Rubin-Delanchy Patrick, Heard Nicholas A, Lawson Daniel J
School of Mathematics, University of Bristol, Heilbronn Institute for Mathematical Research, Bristol, United Kingdom.
Department of Mathematics, Imperial College London, Heilbronn Institute for Mathematical Research, London, United Kingdom.
J Am Stat Assoc. 2018 Aug 6;114(527):1105-1112. doi: 10.1080/01621459.2018.1469994. eCollection 2019.

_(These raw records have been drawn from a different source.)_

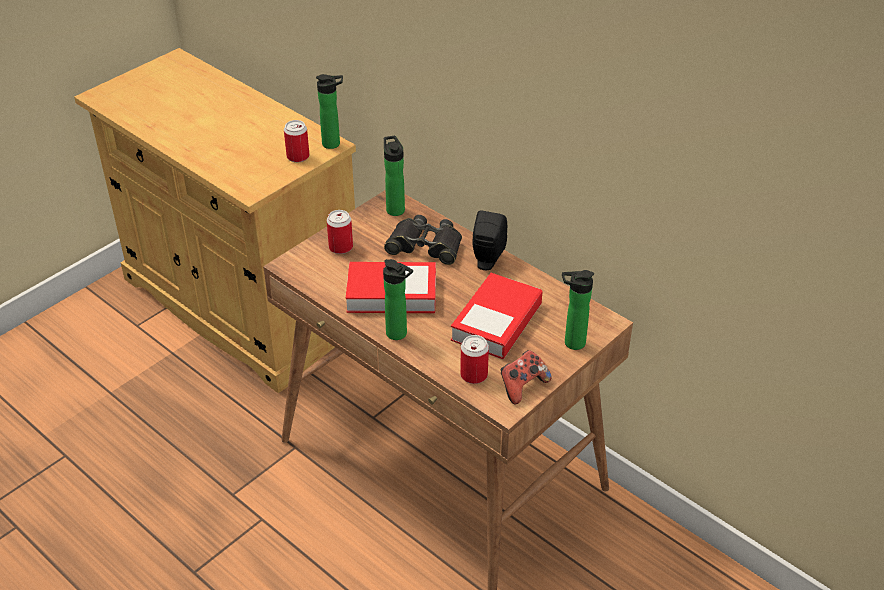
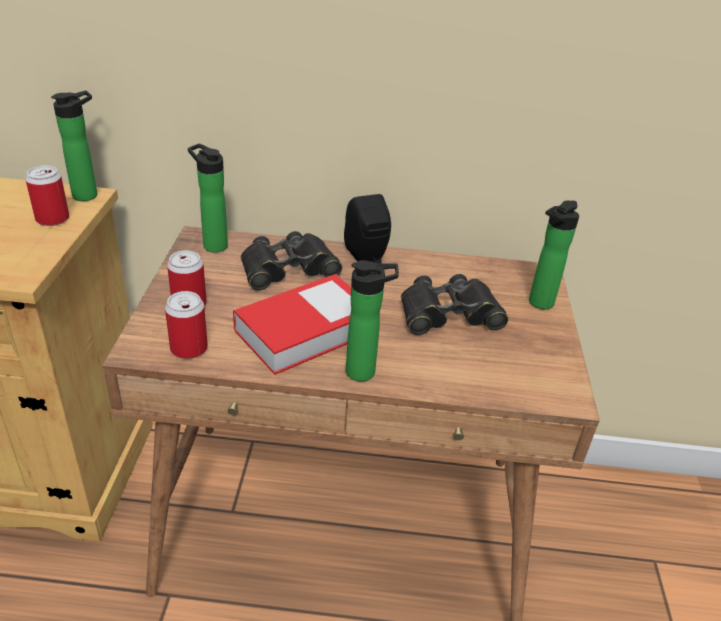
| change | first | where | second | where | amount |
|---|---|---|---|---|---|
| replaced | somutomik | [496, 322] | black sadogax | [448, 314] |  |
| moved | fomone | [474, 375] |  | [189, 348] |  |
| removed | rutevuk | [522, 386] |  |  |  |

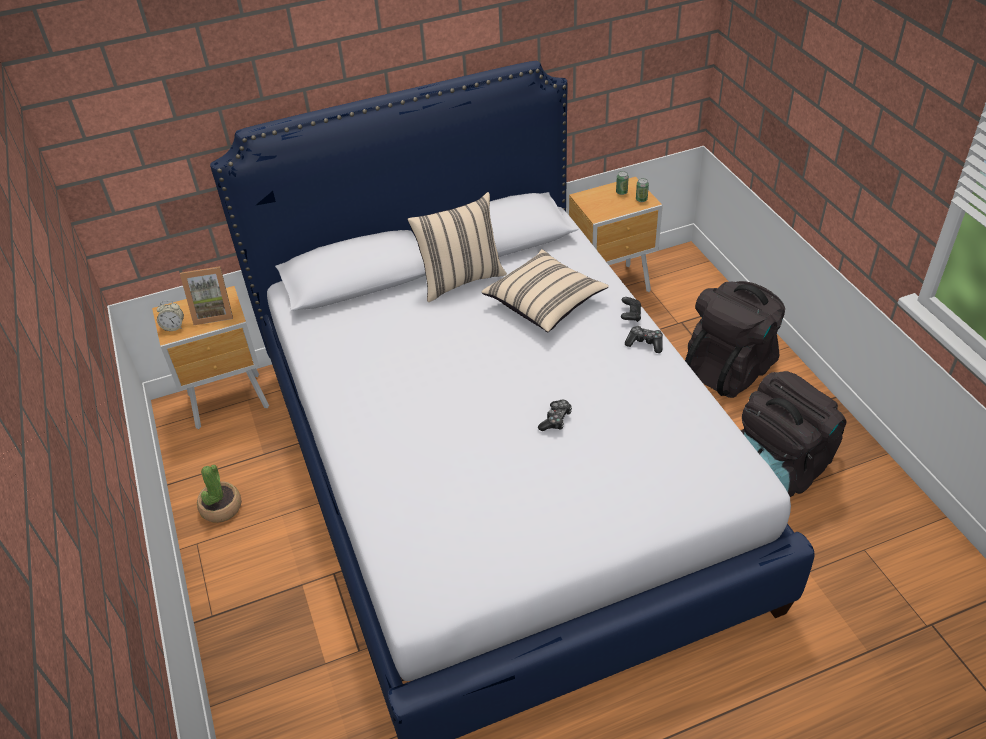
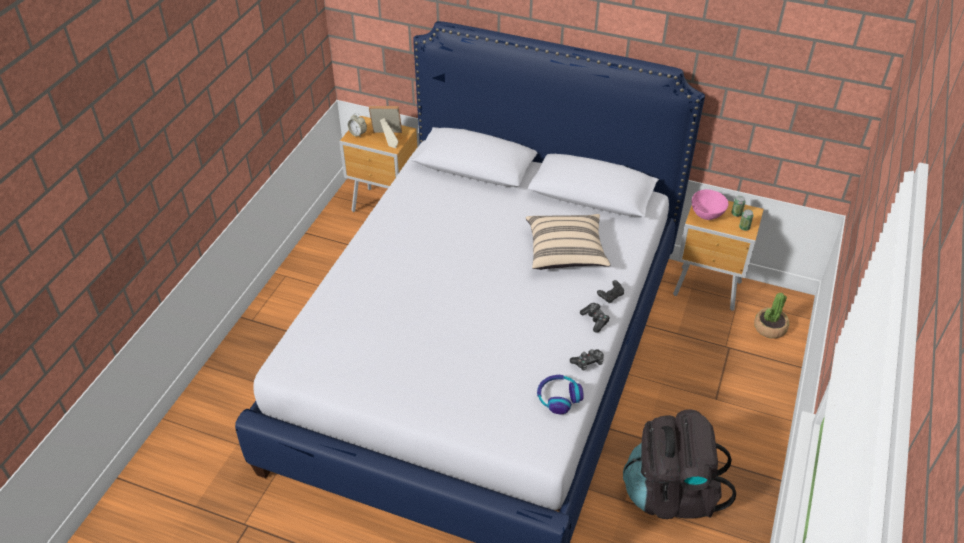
| change | first | where | second | where | amount |
|---|---|---|---|---|---|
| removed | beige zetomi | [460, 279] |  |  |  |
| turned | vuzuradu | [213, 312] |  | [387, 138] | 150 degrees clockwise |
| removed | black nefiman | [730, 368] |  |  |  |
| moved | rutevuk | [556, 420] |  | [588, 362] |  |
| moved | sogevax | [221, 507] |  | [769, 328] |  |
| added |  |  | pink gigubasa | [707, 213] |  |
| added |  |  | vumadak | [558, 397] |  |

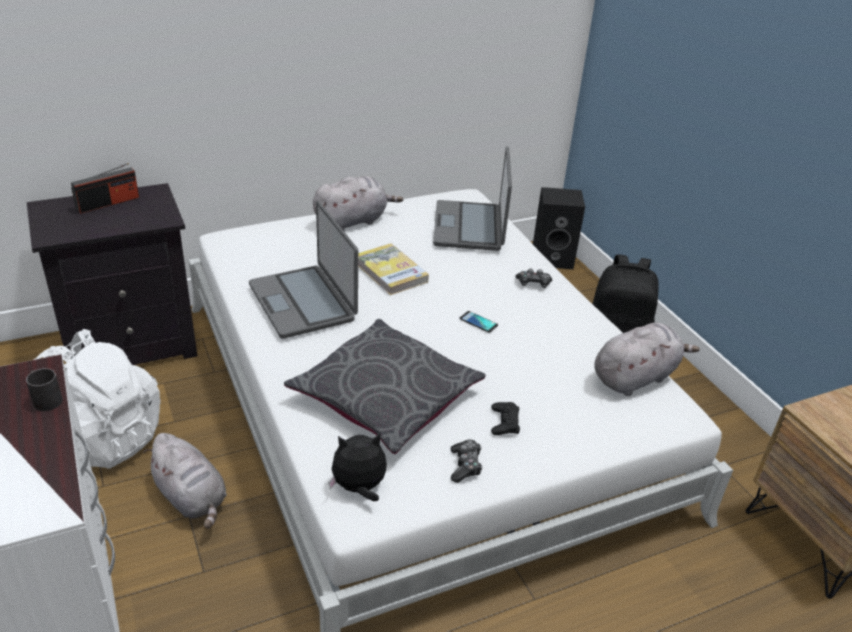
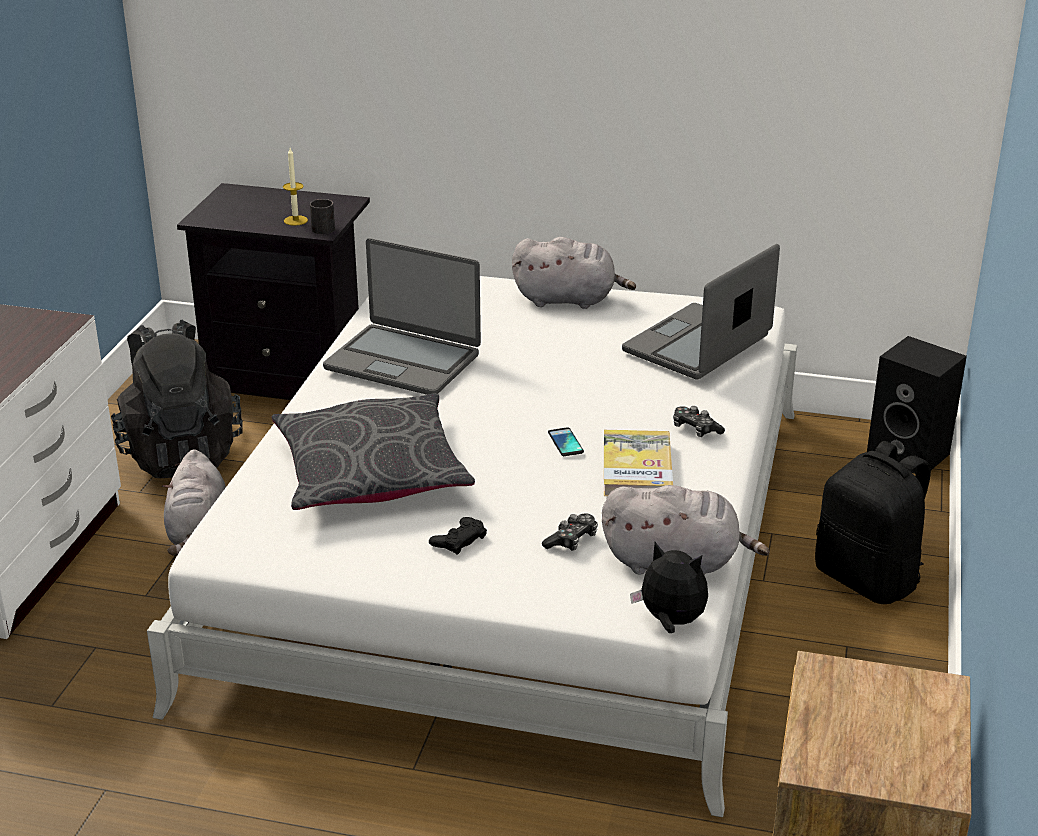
| change | first | where | second | where | amount |
|---|---|---|---|---|---|
| removed | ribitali | [108, 203] |  |  |  |
| turned | bolitofil | [303, 302] |  | [403, 361] | 75 degrees counterclockwise |
| moved | somutomik | [390, 272] |  | [637, 468] |  |
| recoloured | white nefiman | [103, 438] | black nefiman | [180, 453] |  |
| moved | black pisoripek | [45, 399] |  | [323, 227] |  |
| moved | pefoso | [359, 488] |  | [670, 622] |  |
| moved | rutevuk | [465, 466] |  | [572, 540] |  |
| added |  |  | meronu | [295, 220] |  |

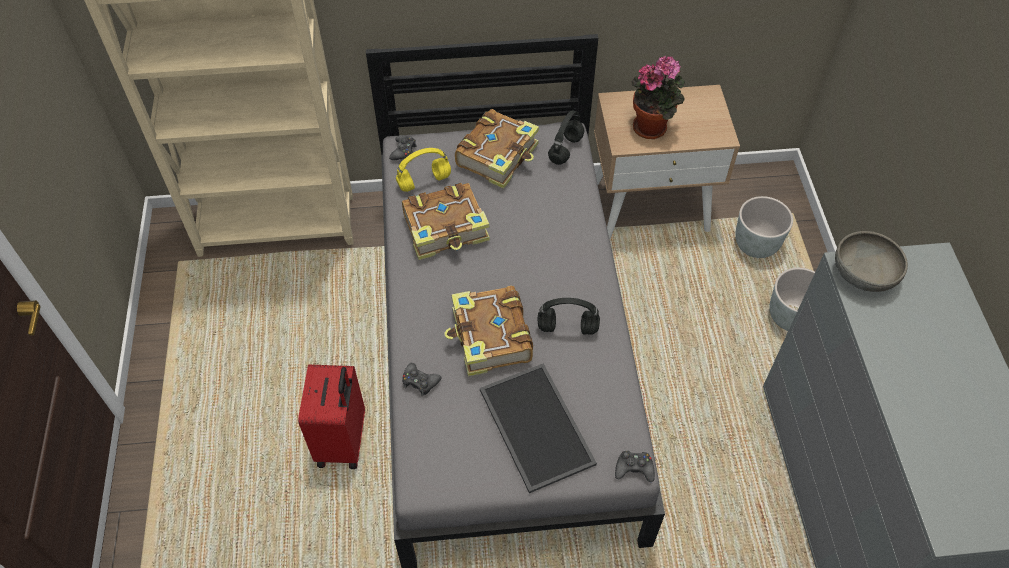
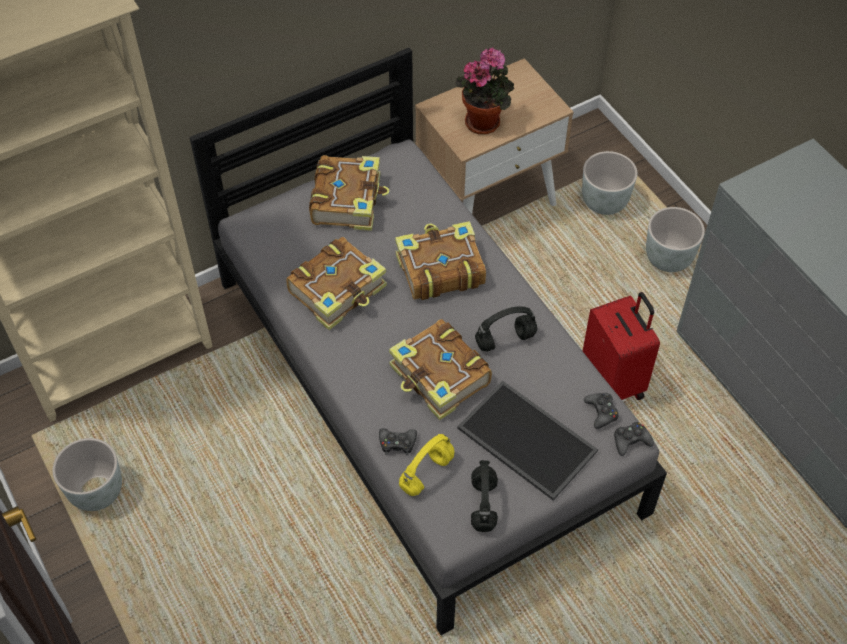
| change | first | where | second | where | amount |
|---|---|---|---|---|---|
| moved | black vumadak | [565, 150] |  | [484, 506] |  |
| moved | black rutevuk | [403, 151] |  | [601, 412] |  |
| moved | yellow vumadak | [425, 181] |  | [426, 472] |  |
| removed | grey gigubasa | [863, 273] |  |  |  |
| moved | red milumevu | [343, 441] |  | [614, 381] |  |
| added |  |  | somutomik | [439, 269] |  |
| added |  |  | grey tirunel | [96, 492] |  |

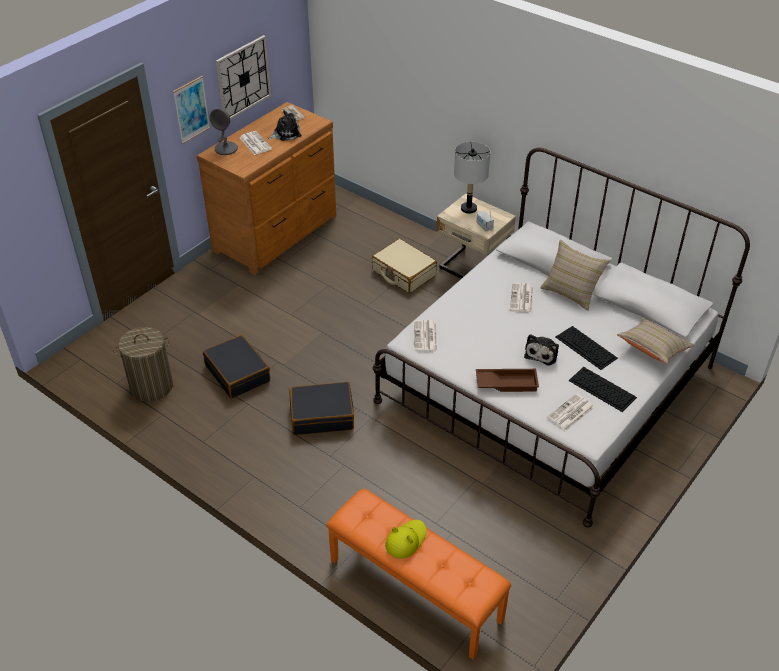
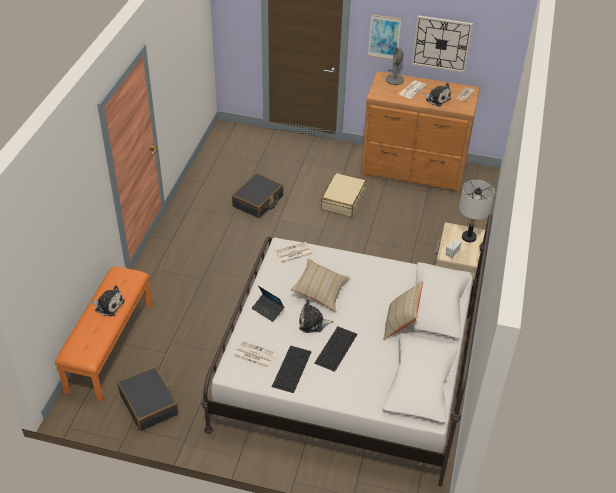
| change | first | where | second | where | amount |
|---|---|---|---|---|---|
| moved | beige milumevu | [403, 273] |  | [342, 200] |  |
| removed | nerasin | [522, 298] |  |  |  |
| moved | beige zetomi | [653, 349] |  | [320, 291] |  |
| removed | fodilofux | [151, 387] |  |  |  |
| replaced | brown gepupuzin | [506, 382] | bolitofil | [268, 310] |  |
| moved | black milumevu | [322, 415] |  | [149, 404] |  |
| replaced | yellow viredazi | [406, 540] | pefoso | [108, 305] |  |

The mid--value is a proposed improvement on the ordinary -value for the case where the test statistic is partially or completely discrete. In this case, the ordinary -value is conservative, meaning that its null distribution is larger than a uniform distribution on the unit interval, in the usual stochastic order. The mid--value is not conservative. However, its null distribution is dominated by the uniform distribution in a different stochastic order, called the convex order. The property leads us to discover some new finite-sample and asymptotic bounds on functions of mid--values, which can be used to combine results from different hypothesis tests conservatively, yet more powerfully, using mid--values rather than -values. Our methodology is demonstrated on real data from a cyber-security application.
中值是针对检验统计量部分或完全离散的情况对普通值提出的一种改进。在这种情况下,普通值是保守的,这意味着在通常的随机序下,其零分布大于单位区间上的均匀分布。中值则不保守。然而,其零分布在一种不同的随机序(称为凸序)下由均匀分布主导。这一性质使我们发现了一些关于中值函数的新的有限样本和渐近界,这些界可用于以保守但更有效的方式组合来自不同假设检验的结果,即使用中值而非普通值。我们的方法通过一个网络安全应用的真实数据进行了演示。